**Tasks to carry out**
A. Reproduce the stretch of the passage on US debt from "Put another way, the" through "in debt payments." word for word.
B. In the passage on US debt, what was the Debt to GDP ratio during WWII?
C. Carry the passage on US debt forward from its last sentence.

**Document segment**
"""
Phoenix Capital Research's picture




 

 

The US is heading towards a debt crisis.

 

Today, the US’s Debt to GDP ratio stands at over 105% (debt of $16.7 trillion on a GDP of $15.68 trillion). The only other time we’ve had more debt relative to our GDP was during WWII when the Debt to GDP ratio hit 112%:

 

 

Debt is not inherently evil. Debt that doesn’t create growth is

 

In the 1960s every new $1 in debt bought nearly $1 in GDP growth. In the 70s it began to fall as the debt climbed. By the time we hit the ‘80s and ‘90s, each new $1 in debt bought only $0.30-$0.50 in GDP growth.

 

And today, each new $1 in debt buys only $0.10 in GDP growth at best.

 

 

Put another way, the growth of the last three decades, but especially of the last 5-10 years, has been driven by a greater and greater amount of debt. As you can see, after the Crisis began in 2007, the US moved into the point of debt saturation at which each new $1 in debt generates no additional growth.

 

This is why the Fed has been so concerned about interest rates. With a debt load of this size, every 1% rise in the US’s debt payments means another $100 billion in debt payments.
"""
Scene-based spatial questions:
"""
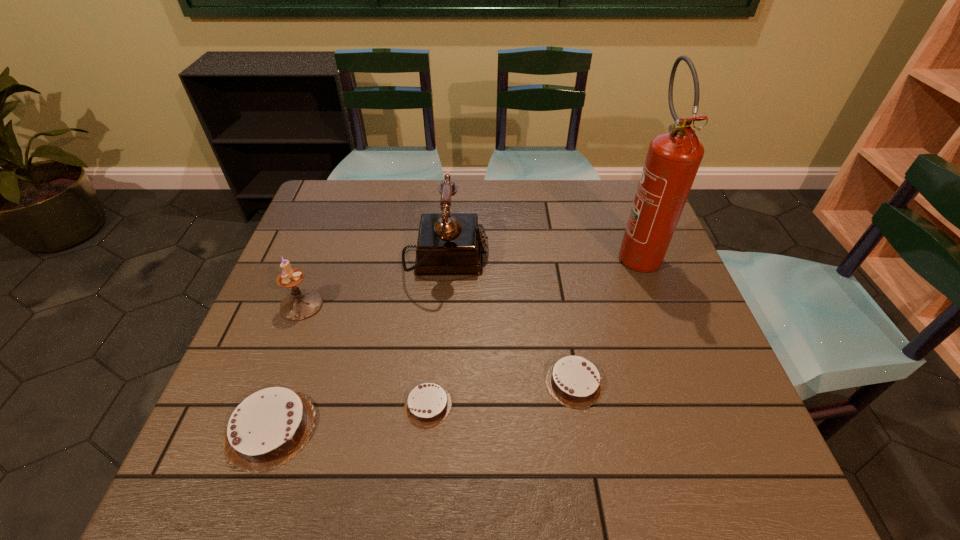
You are a GUI agent. You are given a task and a screenshot of the screen. Output one action in this format:
    pyautogui.click(x=<x>, y=<y>)
    Task: Click on the free space located 0.370m on the back of the leftmost chocolate cake
    This screenshot has height=540, width=960.
    Given the screenshot: What is the action you would take?
    pyautogui.click(x=327, y=268)

Image resolution: width=960 pixels, height=540 pixels. Identify the location of free space located 0.330m on the left of the shortest chocolate cake. (243, 404).

I want to click on free space located on the back of the rightmost chocolate cake, so click(x=561, y=305).

The width and height of the screenshot is (960, 540). Find the location of `vacant space located 0.160m on the dial of the fifth shortest object`. vacant space located 0.160m on the dial of the fifth shortest object is located at coordinates (547, 258).

Find the location of a particular element. vacant space located from the nozzle of the fire extinguisher is located at coordinates (689, 393).

Image resolution: width=960 pixels, height=540 pixels. I want to click on vacant space located 0.260m on the right of the candle holder, so click(x=427, y=305).

This screenshot has height=540, width=960. I want to click on chocolate cake located at the left edge, so click(x=269, y=427).

You are a GUI agent. You are given a task and a screenshot of the screen. Output one action in this format:
    pyautogui.click(x=<x>, y=<y>)
    Task: Click on the candle holder situated at the left edge
    
    Given the screenshot: What is the action you would take?
    (x=300, y=304)

The width and height of the screenshot is (960, 540). Identify the location of object positioned at the right edge. (673, 159).

Locate an element on the screen. Image resolution: width=960 pixels, height=540 pixels. object located in the near left corner section of the desktop is located at coordinates (269, 427).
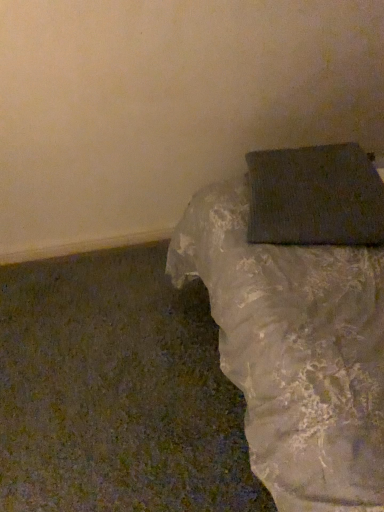
What do you see at coordinates (315, 196) in the screenshot?
I see `matte gray wrapping paper at lower right` at bounding box center [315, 196].

In order to click on matte gray wrapping paper at lower right in this screenshot , I will do `click(315, 196)`.

Looking at this image, what is the approximate height of matte gray box at upper right?

It is 1.24 meters.

Describe the element at coordinates (294, 351) in the screenshot. The height and width of the screenshot is (512, 384). I see `matte gray box at upper right` at that location.

Where is `matte gray box at upper right`? matte gray box at upper right is located at coordinates (294, 351).

Locate an element on the screen. matte gray wrapping paper at lower right is located at coordinates (315, 196).

Based on the photo, considering the relative positions of matte gray box at upper right and matte gray wrapping paper at lower right in the image provided, is matte gray box at upper right to the left or to the right of matte gray wrapping paper at lower right?

In the image, matte gray box at upper right appears on the right side of matte gray wrapping paper at lower right.

Does matte gray box at upper right come in front of matte gray wrapping paper at lower right?

Yes, it is.

Considering the points (301, 458) and (275, 164), which point is behind, point (301, 458) or point (275, 164)?

Point (275, 164)

From the image's perspective, between matte gray box at upper right and matte gray wrapping paper at lower right, which one is located above?

From the image's view, matte gray wrapping paper at lower right is above.

From a real-world perspective, is matte gray box at upper right physically above matte gray wrapping paper at lower right?

No, from a real-world perspective, matte gray box at upper right is not above matte gray wrapping paper at lower right.

Does matte gray box at upper right have a lesser width compared to matte gray wrapping paper at lower right?

In fact, matte gray box at upper right might be wider than matte gray wrapping paper at lower right.

Can you confirm if matte gray box at upper right is taller than matte gray wrapping paper at lower right?

Yes, matte gray box at upper right is taller than matte gray wrapping paper at lower right.

Which of these two, matte gray box at upper right or matte gray wrapping paper at lower right, is smaller?

matte gray wrapping paper at lower right.

Could matte gray wrapping paper at lower right be considered to be inside matte gray box at upper right?

Yes.

Is matte gray box at upper right touching matte gray wrapping paper at lower right?

No, matte gray box at upper right is not with matte gray wrapping paper at lower right.

Is matte gray box at upper right turned away from matte gray wrapping paper at lower right?

Yes, matte gray wrapping paper at lower right is at the back of matte gray box at upper right.

How different are the orientations of matte gray box at upper right and matte gray wrapping paper at lower right in degrees?

17.1 degrees separate the facing orientations of matte gray box at upper right and matte gray wrapping paper at lower right.

Measure the distance from matte gray box at upper right to matte gray wrapping paper at lower right.

4.43 inches.

In the image, there is a matte gray box at upper right. Where is `wrapping paper above it (from the image's perspective)`? The height and width of the screenshot is (512, 384). wrapping paper above it (from the image's perspective) is located at coordinates (315, 196).

Would you say matte gray wrapping paper at lower right is to the left or to the right of matte gray box at upper right in the picture?

Based on their positions, matte gray wrapping paper at lower right is located to the left of matte gray box at upper right.

Is matte gray wrapping paper at lower right positioned behind matte gray box at upper right?

Yes, the depth of matte gray wrapping paper at lower right is greater than that of matte gray box at upper right.

Considering the positions of point (283, 197) and point (324, 226), is point (283, 197) closer or farther from the camera than point (324, 226)?

Point (283, 197) appears to be farther away from the viewer than point (324, 226).

From the image's perspective, is matte gray wrapping paper at lower right positioned above or below matte gray box at upper right?

matte gray wrapping paper at lower right is above matte gray box at upper right.

From a real-world perspective, is matte gray wrapping paper at lower right under matte gray box at upper right?

Incorrect, from a real-world perspective, matte gray wrapping paper at lower right is higher than matte gray box at upper right.

Looking at their sizes, would you say matte gray wrapping paper at lower right is wider or thinner than matte gray box at upper right?

matte gray wrapping paper at lower right is thinner than matte gray box at upper right.

Between matte gray wrapping paper at lower right and matte gray box at upper right, which one has less height?

With less height is matte gray wrapping paper at lower right.

From the picture: In terms of size, does matte gray wrapping paper at lower right appear bigger or smaller than matte gray box at upper right?

Considering their sizes, matte gray wrapping paper at lower right takes up less space than matte gray box at upper right.

Is matte gray wrapping paper at lower right situated inside matte gray box at upper right or outside?

matte gray wrapping paper at lower right is contained in matte gray box at upper right.

Is matte gray wrapping paper at lower right next to matte gray box at upper right?

No, matte gray wrapping paper at lower right is not beside matte gray box at upper right.

Is matte gray wrapping paper at lower right facing away from matte gray box at upper right?

Yes.

Can you tell me how much matte gray wrapping paper at lower right and matte gray box at upper right differ in facing direction?

matte gray wrapping paper at lower right and matte gray box at upper right are facing 17.1 degrees away from each other.

How much distance is there between matte gray wrapping paper at lower right and matte gray box at upper right?

A distance of 4.43 inches exists between matte gray wrapping paper at lower right and matte gray box at upper right.

Identify the location of wrapping paper above the matte gray box at upper right (from a real-world perspective). The width and height of the screenshot is (384, 512). (315, 196).

You are a GUI agent. You are given a task and a screenshot of the screen. Output one action in this format:
    pyautogui.click(x=<x>, y=<y>)
    Task: Click on the wrapping paper above the matte gray box at upper right (from a real-world perspective)
    Image resolution: width=384 pixels, height=512 pixels.
    Given the screenshot: What is the action you would take?
    pyautogui.click(x=315, y=196)

What are the coordinates of `furniture that is on the right side of matte gray wrapping paper at lower right` in the screenshot? It's located at (294, 351).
"""
**Results for the exercise**
A.
Put another way, the growth of the last three decades, but especially of the last 5-10 years, has been driven by a greater and greater amount of debt. As you can see, after the Crisis began in 2007, the US moved into the point of debt saturation at which each new $1 in debt generates no additional growth.

 

This is why the Fed has been so concerned about interest rates. With a debt load of this size, every 1% rise in the US’s debt payments means another $100 billion in debt payments.

B. 112%

C.
 

Unfortunately for the Fed, rates will eventually rise. It is guaranteed. As you can see in the below chart, rates have fallen almost nonstop since the early ‘80s. This is not sustainable. At some point rates will rise again. I cannot state expressly when, but that point is coming sooner rather than later.

 

 

 

With that in mind, investors should take steps today to shield their wealth from the impact of this.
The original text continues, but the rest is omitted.